The pattern is easy enough to learn, but one slight mistake and it could mean the difference of a good day and a bad day casting on the lake.
These were some of the points Nevada Department of Wildlife fishing coordinator Ivy Santee discussed during the department's introduction to fly fishing class at Floyd Lamb State Park on Jan. 31.
"This is an entry-level course to give them basic information on how to diagnose when they're doing something wrong," said Santee, a fly fishing veteran of 15 years. "We cram into four hour what some classes do in a full day."
The free class began with a two-hour session at the department's Las Vegas office on Vegas Drive, where Santee demonstrated the motions of a proper cast and introduced the equipment and strategy for making the perfect catch in Nevada's waters.

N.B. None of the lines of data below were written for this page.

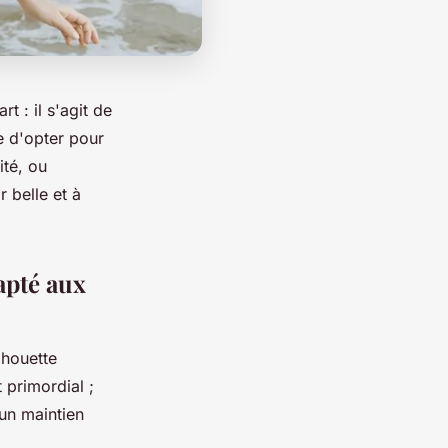
 : il s'agit de
se d'opter pour
ité, ou
 belle et à
apté aux
lhouette
 primordial ;
un maintien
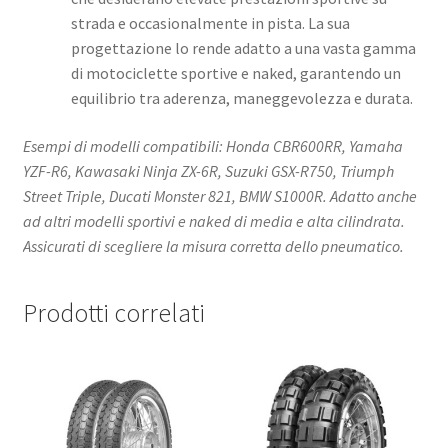
strada e occasionalmente in pista. La sua
progettazione lo rende adatto a una vasta gamma
di motociclette sportive e naked, garantendo un
equilibrio tra aderenza, maneggevolezza e durata.
Esempi di modelli compatibili: Honda CBR600RR, Yamaha
YZF-R6, Kawasaki Ninja ZX-6R, Suzuki GSX-R750, Triumph
Street Triple, Ducati Monster 821, BMW S1000R. Adatto anche
ad altri modelli sportivi e naked di media e alta cilindrata.
Assicurati di scegliere la misura corretta dello pneumatico.
Prodotti correlati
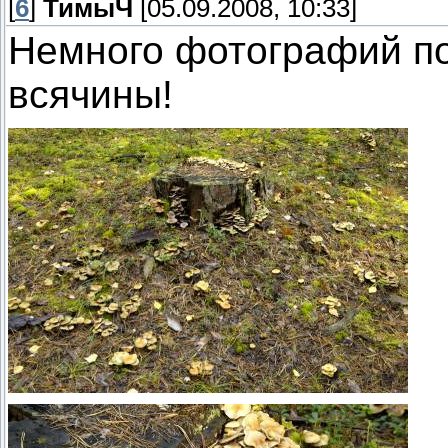
[
6
]
ТимыЧ
[05.09.2008, 10:33]
Немного фотографий по
всячины!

"There's a mystique to fly fishing that it's a super-relaxing, meditative type of sport," Santee said. "It gets you more in touch with nature."
Summerlin resident Eleesa Aimaq was inspired to join the Jan. 31 class after watching a few late-night fly fishing programs.
"What I like about these classes is that anyone can join," she said. "Fly fishing is much more of a finesse fishing. It's a real game."
After the classroom session, the students drove to the state park to practice on the urban fishing pond.
Veteran fly fisher Steve White joined the students to share his expertise. White, of Northwest Las Vegas, only fishes with his fly rod and frequents the closest fly fishing hot spots in Central Nevada and Southern Utah.
"I don't like to just sit and hold a rod," he said. "I'm a fly fisherman. You're reading the water, you're studying where you're at and you're busy."
Henderson resident Jim Roombos, a first-time fly fisher, found the casting motion an awkward change from traditional bait fishing.
"First of all, it's not as easy as it looks," Roombos said. "Fly casting is a completely different motion, and, like all fishing, it requires patience."
The instructors finished the day discussing the various kinds of threaded flies, which are used as bait, and different ways to lure fish. But as the instructors were quick to point out, the first rule to fishing is their are no hard and fast rules.